Keep every word of the entries and print them exactly; the pictures stay out.

______

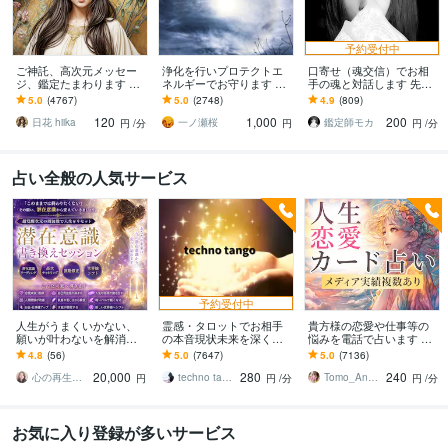
予約受付中
ご神託、高次元メッセー
浄化を行いプロテクトエ
口寄せ（魂交信）でお相
ジ、鑑定たまわります 天
ネルギーでお守ります 感
手の魂と対話します 先祖
命、人生総合みさせてい
受性の高い方にネガティ
代々霊感の強い家系に生
5.0
(4767)
5.0
(2748)
4.9
(809)
ただきます
ブなエネルギーや念から
まれ、受継いだ能力体感
120
1,000
200
守ります
ください。
日花 hiika
一ノ瀬桜
鑑定師モカ
円
/分
円
円
/分
占い全般の人気サービス
予約受付中
人生がうまくいかない、
霊感・タロットでお相手
貴方様の恋愛や仕事等の
願いが叶わないを解消し
の本音現状未来を深く視
悩みを電話で占います タ
ます 現実を変えるために
ます 恋愛・仕事・家族・
ロットカード、オラクル
4.8
(56)
5.0
(7647)
5.0
(7136)
努力したのに、自力では
人間関係の本質を見抜き
カード、ルノルマンカー
20,000
280
240
もう無理と感じている
スピード解決へ
ドを使用します
心の再生セラピスト YASUKO
techno tango
Tomo_Angel7
円
円
/分
円
/分
お気に入り登録が多いサービス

______

PROBLEM SOLUTION:
予約受付中
ご神託、高次元メッセー
浄化を行いプロテクトエ
口寄せ（魂交信）でお相
ジ、鑑定たまわります 天
ネルギーでお守ります 感
手の魂と対話します 先祖
命、人生総合みさせてい
受性の高い方にネガティ
代々霊感の強い家系に生
5.0
(4767)
5.0
(2748)
4.9
(809)
ただきます
ブなエネルギーや念から
まれ、受継いだ能力体感
120
1,000
200
守ります
ください。
日花 hiika
一ノ瀬桜
鑑定師モカ
円
/分
円
円
/分
占い全般の人気サービス
予約受付中
人生がうまくいかない、
霊感・タロットでお相手
貴方様の恋愛や仕事等の
願いが叶わないを解消し
の本音現状未来を深く視
悩みを電話で占います タ
ます 現実を変えるために
ます 恋愛・仕事・家族・
ロットカード、オラクル
4.8
(56)
5.0
(7647)
5.0
(7136)
努力したのに、自力では
人間関係の本質を見抜き
カード、ルノルマンカー
20,000
280
240
もう無理と感じている
スピード解決へ
ドを使用します
心の再生セラピスト YASUKO
techno tango
Tomo_Angel7
円
円
/分
円
/分
お気に入り登録が多いサービス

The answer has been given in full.